Independent Spanish tapas restaurants are few and far between in the North East.
But Kaltur in High Bridge is doing a sterling job of flying the flag for a medley of Mediterranean flavours.
The restaurant is a spin off from the owners’ import business bringing Spanish olive oils, wines, cured meats and more to the North East and quickly became the perfect place to showcase their authentic ingredients.
So much so, that this year Kaltur announced plans to open a sister restaurant in Newcastle’s Dean Street.
The original site is one of many independents along High Bridge that make the historic cobbled street a breath of fresh air from the city’s larger, often soulless chains.
Like many of its contemporaries on the street it offers quality, casual food and drink executed with real individuality.

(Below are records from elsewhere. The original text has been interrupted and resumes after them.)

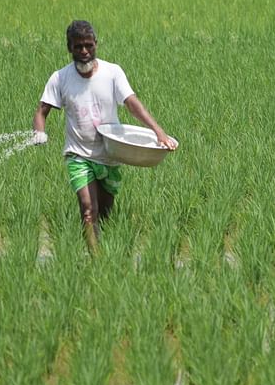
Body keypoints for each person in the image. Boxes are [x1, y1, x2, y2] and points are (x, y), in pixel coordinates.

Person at [32, 20, 176, 253]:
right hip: (78, 155)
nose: (84, 51)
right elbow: (41, 111)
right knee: (88, 209)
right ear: (69, 47)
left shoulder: (112, 72)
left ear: (96, 44)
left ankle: (106, 250)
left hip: (111, 154)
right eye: (78, 47)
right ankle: (95, 259)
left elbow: (132, 104)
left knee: (106, 213)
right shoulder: (60, 78)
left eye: (88, 45)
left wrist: (158, 132)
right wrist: (39, 131)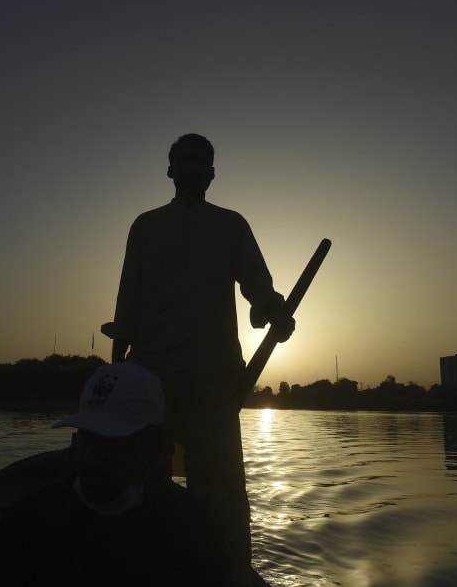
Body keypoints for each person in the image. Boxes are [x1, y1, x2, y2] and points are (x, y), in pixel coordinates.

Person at [109, 133, 295, 584]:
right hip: (151, 375)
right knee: (146, 480)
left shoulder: (231, 225)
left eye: (202, 161)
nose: (193, 168)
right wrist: (117, 375)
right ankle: (144, 566)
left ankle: (228, 571)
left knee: (223, 489)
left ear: (212, 173)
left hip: (214, 377)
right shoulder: (145, 226)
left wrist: (273, 310)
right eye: (184, 160)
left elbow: (257, 284)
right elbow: (126, 304)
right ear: (171, 170)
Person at [0, 362, 238, 586]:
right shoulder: (28, 524)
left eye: (113, 443)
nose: (92, 458)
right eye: (88, 439)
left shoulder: (194, 532)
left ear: (154, 448)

We’d booked ahead and it’s advisable to do so at peak times. The website isn’t the most sophisticated and I couldn’t find a sample menu anywhere, but the staff are good at manning the emails and keeping you in the loop about availability.
On a rainy Saturday night in Newcastle, the restaurant offered us a warm glow from the nippy air and has that relaxed bustle of tapas places you find in Barcelona’s side streets.
The decor is a mixture of barrels made into tables, cosy corners and Spanish produce peppering the walls, as well as an open kitchen so you can see what’s going into your tapas.
Despite being small plates, the food is big on flavour and there’s plenty of choice on the menu which changes regularly.
It’s all about sharing food here and we kicked off our foray into Spain’s melting pot of flavours with the meat and cheese board (£15.95), which almost buckled under the weight of all the Manchego and other hard cheeses, as well as a selection of cured meats, including particularly excellent slivers of Iberian ham. It went perfectly with the selection of bread (£4.95) - a mixture of sourdough and Northumberland flour bread – which we dunked in the Kaltur-branded olive oil. The latter is the import business’s bread and butter and it shows. This was bread and oil good enough to be a meal in itself.
It set the bar high but the rest of the tapas was good enough to hold its own. The chorizo cooked with cider (£4) was plump with rich, salty flavour and was as good as I’ve eaten it in Spain.
Meanwhile, one of the vegetarian dishes - courgette carpaccio (£5.75) - was a masterclass in meat-free foods. The wafer thin courgette slices were lifted brilliantly by a rich goats cheese with generous drizzles of dressing with a hint of sweetness, nuts and sundried tomatoes.
As you’d expect from any Spanish restaurant worth its salt, the house Tharsys Cava (£24) was also one of the best I’ve had in Newcastle. None of your French fizz here, this is unadulterated España.